-- DATASET EXCERPTS follows --

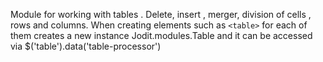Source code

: Module for working with tables . Delete, insert , merger, division of cells , rows and columns.
When creating elements such as `<table>` for each of them
creates a new instance Jodit.modules.Table and it can be accessed via $('table').data('table-processor')
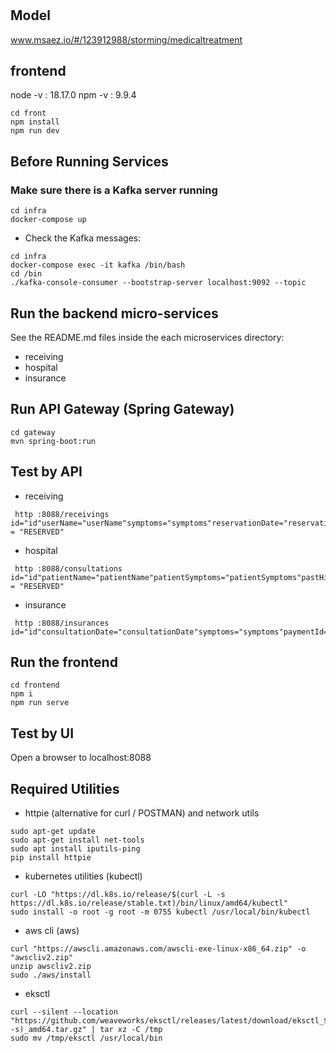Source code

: # 

## Model
www.msaez.io/#/123912988/storming/medicaltreatment

## frontend
node -v : 18.17.0
npm -v : 9.9.4


```
cd front
npm install
npm run dev
```


## Before Running Services
### Make sure there is a Kafka server running
```
cd infra
docker-compose up
```
- Check the Kafka messages:
```
cd infra
docker-compose exec -it kafka /bin/bash
cd /bin
./kafka-console-consumer --bootstrap-server localhost:9092 --topic
```

## Run the backend micro-services
See the README.md files inside the each microservices directory:

- receiving
- hospital
- insurance


## Run API Gateway (Spring Gateway)
```
cd gateway
mvn spring-boot:run
```

## Test by API
- receiving
```
 http :8088/receivings id="id"userName="userName"symptoms="symptoms"reservationDate="reservationDate"pastHistory="pastHistory"ReservationType = "RESERVED"
```
- hospital
```
 http :8088/consultations id="id"patientName="patientName"patientSymptoms="patientSymptoms"pastHistory="pastHistory"consultationContent="consultationContent"videoId="videoId"ConsultationStatus = "RESERVED"
```
- insurance
```
 http :8088/insurances id="id"consultationDate="consultationDate"symptoms="symptoms"paymentId="paymentId"consultationExpense="consultationExpense"
```


## Run the frontend
```
cd frontend
npm i
npm run serve
```

## Test by UI
Open a browser to localhost:8088

## Required Utilities

- httpie (alternative for curl / POSTMAN) and network utils
```
sudo apt-get update
sudo apt-get install net-tools
sudo apt install iputils-ping
pip install httpie
```

- kubernetes utilities (kubectl)
```
curl -LO "https://dl.k8s.io/release/$(curl -L -s https://dl.k8s.io/release/stable.txt)/bin/linux/amd64/kubectl"
sudo install -o root -g root -m 0755 kubectl /usr/local/bin/kubectl
```

- aws cli (aws)
```
curl "https://awscli.amazonaws.com/awscli-exe-linux-x86_64.zip" -o "awscliv2.zip"
unzip awscliv2.zip
sudo ./aws/install
```

- eksctl 
```
curl --silent --location "https://github.com/weaveworks/eksctl/releases/latest/download/eksctl_$(uname -s)_amd64.tar.gz" | tar xz -C /tmp
sudo mv /tmp/eksctl /usr/local/bin
```
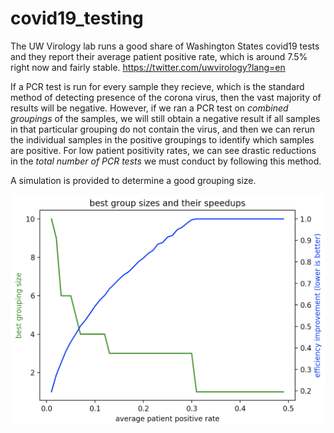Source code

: # covid19_testing

The UW Virology lab runs a good share of Washington States covid19 tests and they report their average patient positive rate, which is around 7.5% right now and fairly stable. https://twitter.com/uwvirology?lang=en

If a PCR test is run for every sample they recieve, which is the standard method of detecting presence of the corona virus, then the vast majority of results will be negative. However, if we ran a PCR test on _combined groupings_ of the samples, we will still obtain a negative result if all samples in that particular grouping do not contain the virus, and then we can rerun the individual samples in the positive groupings to identify which samples are positive. For low patient positivity rates, we can see drastic reductions in the _total number of PCR tests_ we must conduct by following this method.

A simulation is provided to determine a good grouping size.

![](https://github.com/elijahmichaelson/covid19_testing/blob/master/best_group_size.png)
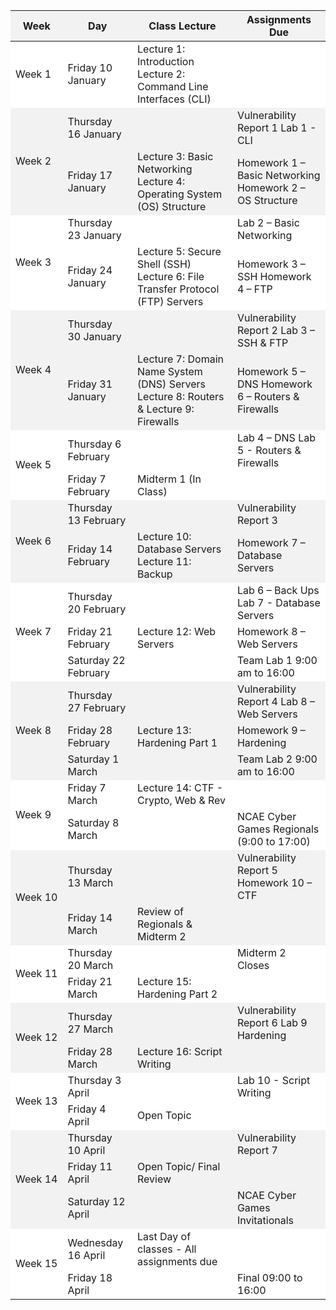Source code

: <style>
    /* Define shading styles */
    .even-row {
        background-color: #f2f2f2 !important;
    }
    .odd-row {
        background-color: #ffffff !important;
    }
    .no-wrap {
        white-space: nowrap;
    }
    li {
        list-style-type: none;
    }
</style>
<table cellpadding="5" cellspacing="0" style="border-collapse: collapse; width: 100%;">
    <thead>
         <tr class="even-row">
            <th>Week</th>
            <th>Day</th>
            <th>Class Lecture</th>
            <th>Assignments Due</th>
        </tr>
    </thead>
    <tbody>
        <tr class="odd-row">
            <td rowspan="1" class="no-wrap">Week 1</td>
            <td>Friday 10 January</td>
            <td>
                Lecture 1: Introduction
                Lecture 2: Command Line Interfaces (CLI)
            <td></td>
        </tr>
        <tr class="even-row">
            <td rowspan="2" class="no-wrap">Week 2</td>
            <td>Thursday 16 January</td>
            <td></td>
            <td>
                Vulnerability Report 1
                Lab 1 - CLI 
            </td>
        </tr>
        <tr class="even-row">
            <td>Friday 17 January</td>
            <td>
                Lecture 3: Basic Networking
                Lecture 4: Operating System (OS) Structure
            </td>
            <td>
                Homework 1 – Basic Networking
                Homework 2 – OS Structure
            </td>
        </tr>
        <tr class="odd-row">
            <td rowspan="2" class="no-wrap">Week 3</td>
            <td>Thursday 23 January</td>
            <td></td>
            <td>
                Lab 2 – Basic Networking
            </td>
        </tr>
        <tr class="odd-row">
            <td>Friday 24 January</td>
            <td>
                Lecture 5: Secure Shell (SSH)
                Lecture 6: File Transfer Protocol (FTP) Servers
            </td>
            <td>
                Homework 3 – SSH
                Homework 4 – FTP
            </td>
        </tr>
         <tr class="even-row">
            <td rowspan="2" class="no-wrap">Week 4</td>
            <td>Thursday 30 January</td>
            <td></td>
            <td>
                Vulnerability Report 2
                Lab 3 – SSH & FTP
            </td>
        </tr>
         <tr class="even-row">
            <td>Friday 31 January</td>
            <td>
                Lecture 7: Domain Name System (DNS) Servers
                Lecture 8: Routers & Lecture 9: Firewalls
            </td>
            <td>
                Homework 5 – DNS
                Homework 6 – Routers & Firewalls
            </td>
        </tr>
        <tr class="odd-row">
            <td rowspan="2" class="no-wrap">Week 5</td>
            <td>Thursday 6 February</td>
            <td></td>
            <td>
                Lab 4 – DNS
                Lab 5 - Routers & Firewalls
            </td>
        </tr>
        <tr class="odd-row">
            <td>Friday 7 February</td>
            <td>
                Midterm 1 (In Class)
            </td>
            <td></td>
        </tr>
         <tr class="even-row">
            <td rowspan="2" class="no-wrap">Week 6</td>
            <td>Thursday 13 February</td>
            <td></td>
            <td>
                Vulnerability Report 3
            </td>
        </tr>
         <tr class="even-row">
            <td>Friday 14 February</td>
            <td>
                Lecture 10: Database Servers
                Lecture 11: Backup
            </td>
            <td>
                Homework 7 – Database Servers
            </td>
        </tr>
        <tr class="odd-row">
            <td rowspan="3" class="no-wrap">Week 7</td>
            <td>Thursday 20 February</td>
            <td></td>
            <td>
                Lab 6 – Back Ups
                Lab 7 - Database Servers
            </td>
        </tr>
        <tr class="odd-row">
            <td>Friday 21 February</td>
            <td>
                Lecture 12: Web Servers
            </td>
            <td>
                Homework 8 – Web Servers
            </td>
        </tr>
        <tr class="odd-row">
            <td>Saturday 22 February</td>
            <td></td>
            <td>
                Team Lab 1 9:00 am to 16:00
            </td>
        </tr>
         <tr class="even-row">
            <td rowspan="3" class="no-wrap">Week 8</td>
            <td>Thursday 27 February</td>
            <td></td>
            <td>
                Vulnerability Report 4
                Lab 8 – Web Servers
            </td>
        </tr>
         <tr class="even-row">
            <td>Friday 28 February</td>
            <td>
                Lecture 13: Hardening Part 1
            </td>
            <td>
                Homework 9 – Hardening
            </td>
        </tr>
         <tr class="even-row">
            <td>Saturday 1 March</td>
            <td></td>
            <td>
                Team Lab 2 9:00 am to 16:00
            </td>
        </tr>
        <tr class="odd-row">
         <td rowspan="2" class="no-wrap">Week 9</td>
            <td>Friday 7 March</td>
            <td>
                Lecture 14: CTF - Crypto, Web & Rev
            </td>
            <td></td>
        </tr>
        <tr class="odd-row">
            <td>Saturday 8 March</td>
            <td></td>
            <td>
                NCAE Cyber Games Regionals (9:00 to 17:00)
            </td>
        </tr>
         <tr class="even-row">
            <td rowspan="2" class="no-wrap">Week 10</td>
            <td>Thursday 13 March</td>
            <td></td>
            <td>
                Vulnerability Report 5
                Homework 10 – CTF
            </td>
        </tr>
         <tr class="even-row">
            <td>Friday 14 March</td>
            <td>
                Review of Regionals & Midterm 2
            </td>
            <td></td>
        </tr>
        <tr class="odd-row">
            <td rowspan="2" class="no-wrap">Week 11</td>
            <td>Thursday 20 March</td>
             <td></td>
            <td>
                Midterm 2 Closes
            </td>
        </tr>
        <tr class="odd-row">
            <td>Friday 21 March</td>
            <td>
                Lecture 15: Hardening Part 2
            </td>
            <td></td>
        </tr>
         <tr class="even-row">
            <td rowspan="2" class="no-wrap">Week 12</td>
            <td>Thursday 27 March</td>
            <td></td>
            <td>
                Vulnerability Report 6
                Lab 9 Hardening
            </td>
        </tr>
         <tr class="even-row">
            <td>Friday 28 March</td>
            <td>
                Lecture 16: Script Writing
            </td>
            <td></td>
        </tr>
        <tr class="odd-row">
            <td rowspan="2" class="no-wrap">Week 13</td>
            <td>Thursday 3 April</td>
            <td></td>
            <td>
                Lab 10 - Script Writing
            </td>
        </tr>
        <tr class="odd-row">
            <td>Friday 4 April</td>
            <td>
                Open Topic
            </td>
            <td></td>
        </tr>
         <tr class="even-row">
            <td rowspan="3" class="no-wrap">Week 14</td>
            <td>Thursday 10 April</td>
            <td></td>
            <td>
                Vulnerability Report 7
            </td>
        </tr>
         <tr class="even-row">
            <td>Friday 11 April</td>
            <td>
                Open Topic/ Final Review
            </td>
            <td></td>
        </tr>
         <tr class="even-row">
            <td>Saturday 12 April</td>
            <td></td>
            <td>
                NCAE Cyber Games Invitationals
            </td>
        </tr>
        <tr class="odd-row">
            <td rowspan="2" class="no-wrap">Week 15</td>
            <td>Wednesday 16 April</td>
            <td>
                Last Day of classes - All assignments due
            </td>
            <td></td>
        </tr>
        <tr class="odd-row">
            <td>Friday 18 April</td>
            <td></td>
            <td>
                Final 09:00 to 16:00
            </td>
        </tr>
    </tbody>
</table>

-- DATASET EXCERPTS concluded --

▶ **WHAT TO PRODUCE**
Whenever the string "Basic" turns up in a line of the data, copy that line.

▶ **RESULT OF THIS TASK**
                Lecture 3: Basic Networking
                Homework 1 – Basic Networking
                Lab 2 – Basic Networking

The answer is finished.